The biological plausibility of the observed NAD+ increase is well supported. NMN is a direct precursor to NAD+ via the salvage pathway [3]. Trans-resveratrol activates SIRT1 and other sirtuins that consume NAD+ but also stimulate NAMPT, the rate-limiting enzyme in NAD+ biosynthesis [6,11]. TMG supports the methionine cycle, which is metabolically coupled to NAD+ synthesis [7]. The combination of an NAD+ precursor with sirtuin activators and methylation support may produce a more sustained NAD+ elevation than NMN alone, though this hypothesis requires direct comparison in future studies.

Limitations

Several limitations should be considered when interpreting these results. First, the sample size (n = 19 completers) is small, and the study should be considered exploratory and hypothesis-generating. The full-dataset analysis did not reach conventional statistical significance, and the sensitivity analysis, while pre-specified, involves the exclusion of a single data point that materially changes the result. Larger trials are needed to confirm these findings.

Second, a baseline imbalance in NAD+ levels was observed, with the placebo group starting higher (21.2 vs 16.4 micromol/L). This imbalance, likely driven by chance given the small sample, could influence change scores. Future trials should consider stratified randomisation on baseline NAD+ and the use of analysis of covariance (ANCOVA) to adjust for baseline differences.

Third, the study measured a single biomarker at two timepoints. The time course of NAD+ elevation, its durability beyond 28 days, and whether it translates into downstream biological effects (e.g., sirtuin activity, mitochondrial function, epigenetic age) remain to be determined.

Fourth, NAD+ was measured using Bloodo finger-prick test kits. While these kits provide a practical and accessible method for measuring whole blood NAD+, they have not been as extensively validated as laboratory-based enzymatic cycling assays or mass spectrometry methods. Future trials should consider incorporating laboratory-based NAD+ measurement for confirmation.
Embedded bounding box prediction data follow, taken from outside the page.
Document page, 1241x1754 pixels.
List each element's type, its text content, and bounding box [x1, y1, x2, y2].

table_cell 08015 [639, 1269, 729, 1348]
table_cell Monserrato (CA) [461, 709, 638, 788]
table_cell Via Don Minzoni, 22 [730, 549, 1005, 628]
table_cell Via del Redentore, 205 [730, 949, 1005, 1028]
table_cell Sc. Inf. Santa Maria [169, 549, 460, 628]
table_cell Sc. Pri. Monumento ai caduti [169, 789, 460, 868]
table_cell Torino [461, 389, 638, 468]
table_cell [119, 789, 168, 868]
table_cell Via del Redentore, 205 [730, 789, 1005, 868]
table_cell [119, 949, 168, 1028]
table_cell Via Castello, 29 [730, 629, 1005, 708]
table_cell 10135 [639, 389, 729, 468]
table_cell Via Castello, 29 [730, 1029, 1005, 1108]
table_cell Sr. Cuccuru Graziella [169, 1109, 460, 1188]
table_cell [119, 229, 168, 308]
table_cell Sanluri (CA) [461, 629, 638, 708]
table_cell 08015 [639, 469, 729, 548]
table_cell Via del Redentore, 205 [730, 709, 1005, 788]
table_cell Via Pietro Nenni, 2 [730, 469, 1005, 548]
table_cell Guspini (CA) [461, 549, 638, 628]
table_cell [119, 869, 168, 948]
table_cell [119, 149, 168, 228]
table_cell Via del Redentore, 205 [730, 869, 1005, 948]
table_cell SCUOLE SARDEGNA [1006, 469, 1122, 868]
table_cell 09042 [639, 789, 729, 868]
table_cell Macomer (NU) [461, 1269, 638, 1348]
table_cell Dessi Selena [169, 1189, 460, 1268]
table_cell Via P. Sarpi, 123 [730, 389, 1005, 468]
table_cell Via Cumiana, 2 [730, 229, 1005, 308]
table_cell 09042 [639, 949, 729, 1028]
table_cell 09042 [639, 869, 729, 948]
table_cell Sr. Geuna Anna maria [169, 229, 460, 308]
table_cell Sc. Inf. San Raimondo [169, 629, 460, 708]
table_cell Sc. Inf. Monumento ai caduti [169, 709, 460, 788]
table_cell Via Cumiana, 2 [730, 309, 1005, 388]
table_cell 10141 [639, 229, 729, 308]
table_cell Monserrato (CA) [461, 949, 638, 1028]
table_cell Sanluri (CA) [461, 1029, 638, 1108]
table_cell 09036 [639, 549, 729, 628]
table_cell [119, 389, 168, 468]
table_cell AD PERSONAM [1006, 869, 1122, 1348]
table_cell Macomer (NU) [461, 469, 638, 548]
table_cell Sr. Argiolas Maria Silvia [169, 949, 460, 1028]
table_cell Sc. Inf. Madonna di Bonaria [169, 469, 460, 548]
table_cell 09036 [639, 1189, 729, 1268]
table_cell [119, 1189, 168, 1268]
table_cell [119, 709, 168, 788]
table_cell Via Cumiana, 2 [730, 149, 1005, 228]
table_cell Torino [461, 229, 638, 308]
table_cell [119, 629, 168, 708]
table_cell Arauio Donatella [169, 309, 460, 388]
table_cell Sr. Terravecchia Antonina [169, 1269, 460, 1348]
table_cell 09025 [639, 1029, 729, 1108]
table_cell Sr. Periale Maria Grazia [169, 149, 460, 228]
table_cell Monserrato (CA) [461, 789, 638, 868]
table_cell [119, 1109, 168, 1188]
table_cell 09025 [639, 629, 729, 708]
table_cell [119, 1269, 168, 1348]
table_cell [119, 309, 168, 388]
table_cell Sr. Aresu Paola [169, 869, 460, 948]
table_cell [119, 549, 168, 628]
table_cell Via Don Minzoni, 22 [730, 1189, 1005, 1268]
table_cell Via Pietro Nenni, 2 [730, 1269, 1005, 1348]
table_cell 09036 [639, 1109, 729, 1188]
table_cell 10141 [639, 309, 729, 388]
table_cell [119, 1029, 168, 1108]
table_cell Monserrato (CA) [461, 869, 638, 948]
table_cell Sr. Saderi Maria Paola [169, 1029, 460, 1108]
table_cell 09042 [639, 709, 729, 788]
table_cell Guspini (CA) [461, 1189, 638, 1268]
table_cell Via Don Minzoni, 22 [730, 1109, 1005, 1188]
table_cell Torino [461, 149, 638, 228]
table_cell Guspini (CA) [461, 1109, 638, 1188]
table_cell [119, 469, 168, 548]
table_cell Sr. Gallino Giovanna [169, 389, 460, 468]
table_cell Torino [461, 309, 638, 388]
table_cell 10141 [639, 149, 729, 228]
Fifth, the dropout rate (5 of 24, 21%) is notable for a 28-day trial, though the reasons for withdrawal were not related to adverse events. Exact ingredient doses are proprietary, which limits full reproducibility.

5. Conclusions

Daily supplementation with DoNotAge® for 28 days produced a large effect on whole blood NAD+ levels compared with placebo (Cohen's d = 0.83), with a mean increase of +11.5 micromol/L (75.7%) in the treatment group versus +3.2 micromol/L in the placebo group. The full-dataset analysis approached but did not reach conventional statistical significance (p = 0.09), while a pre-specified sensitivity analysis excluding one statistical outlier yielded a significant result (p < 0.01, Cohen's d = 1.36). Eighty percent of treatment participants showed increased NAD+ levels.
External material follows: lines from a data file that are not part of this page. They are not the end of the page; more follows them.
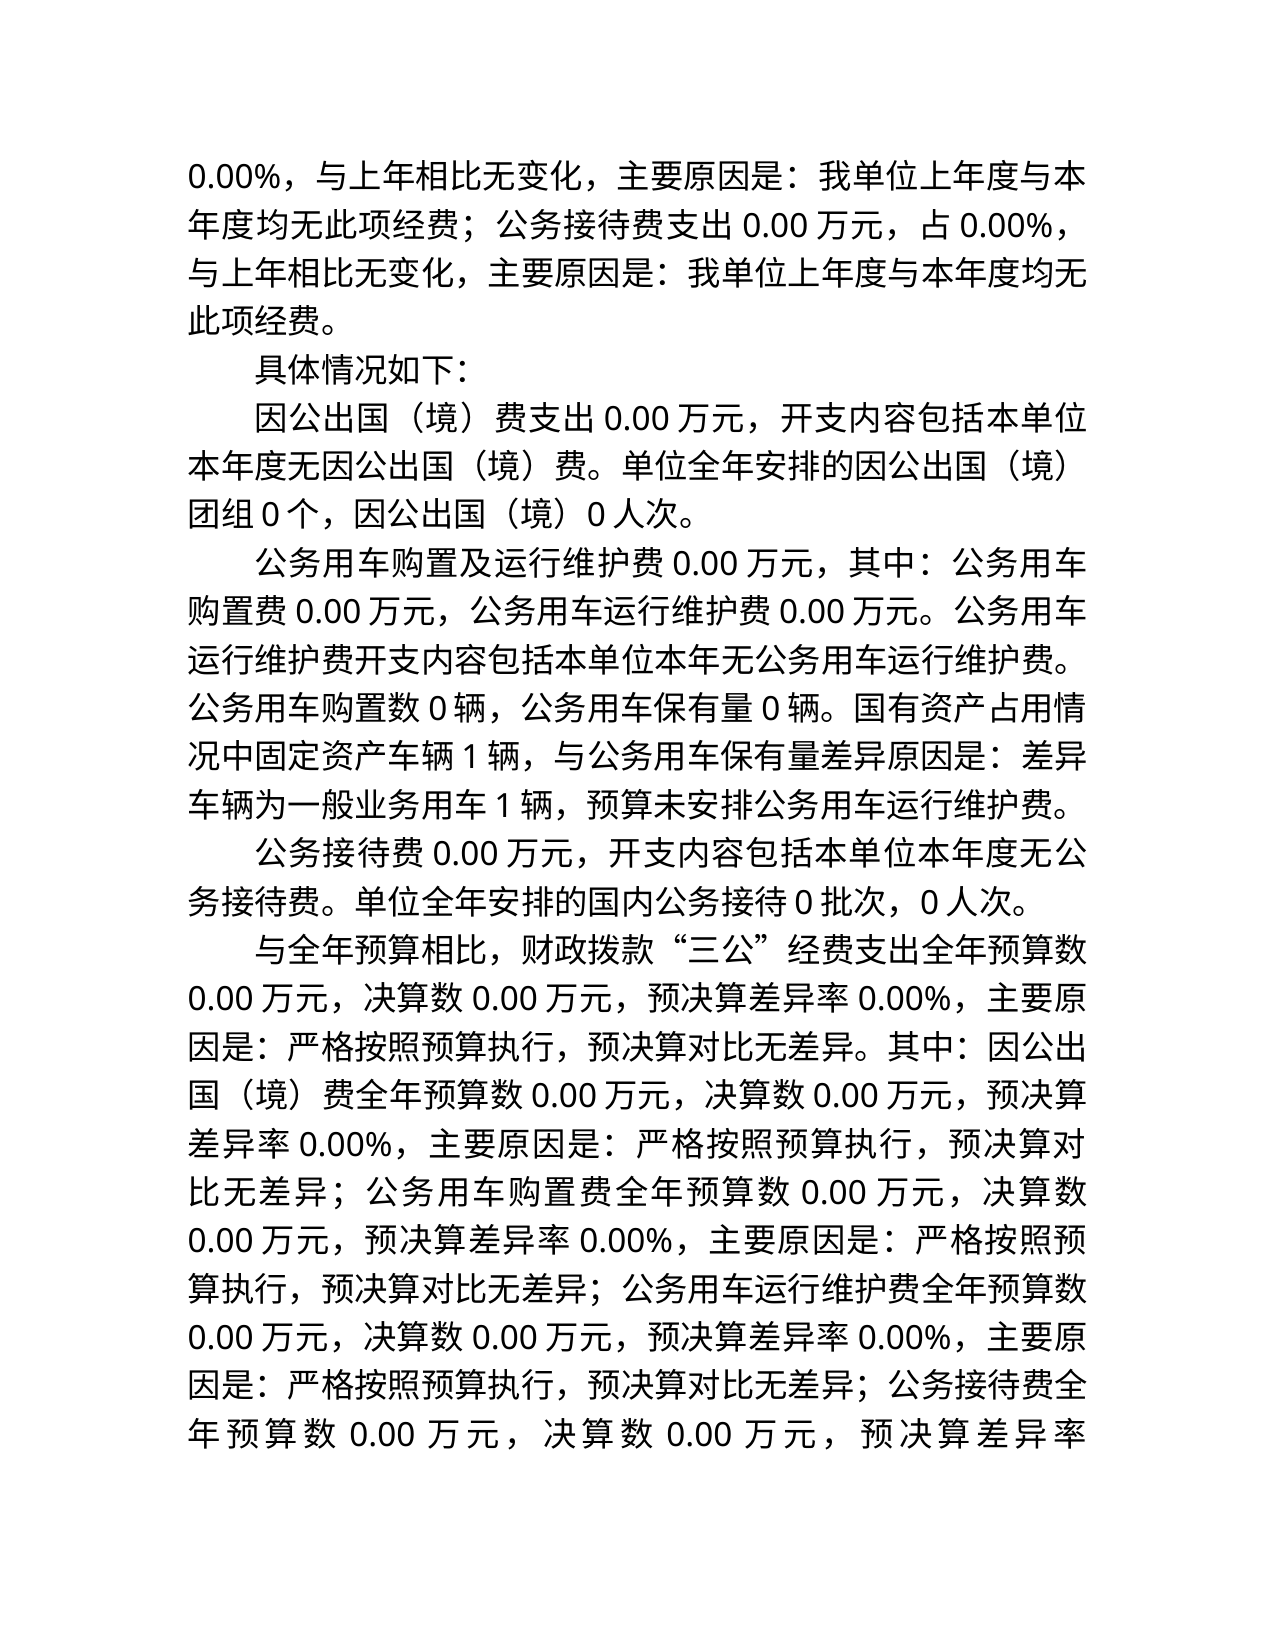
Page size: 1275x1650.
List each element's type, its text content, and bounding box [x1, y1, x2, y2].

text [187, 150, 1087, 343]
text 具体情况如下： [187, 343, 1087, 392]
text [187, 924, 1087, 1456]
text 公务接待费0.00万元，开支内容包括本单位本年度无公务接待费。单位全年安排的国内公务接待0批次，0人次。 [187, 827, 1087, 924]
text 公务用车购置及运行维护费0.00万元，其中：公务用车购置费0.00万元，公务用车运行维护费0.00万元。公务用车运行维护费开支内容包括本单位本年无公务用车运行维护费。公务用车购置数0辆，公务用车保有量0辆。国有资产占用情况中固定资产车辆1辆，与公务用车保有量差异原因是：差异车辆为一般业务用车1辆，预算未安排公务用车运行维护费。 [187, 537, 1087, 827]
text 因公出国（境）费支出0.00万元，开支内容包括本单位本年度无因公出国（境）费。单位全年安排的因公出国（境）团组0个，因公出国（境）0人次。 [187, 392, 1087, 537]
These findings represent the first objective biomarker evidence for DoNotAge® as a finished product. Combined with the previously reported improvements in subjective well-being and fatigue from the Dubai trial [10], they provide converging evidence across two independent studies, two outcome types, and two geographies. Together, these results support the premise that DoNotAge® produces measurable biological changes consistent with its mechanism of action, and they warrant further investigation in larger, longer-duration confirmatory trials incorporating multiple biomarkers of ageing.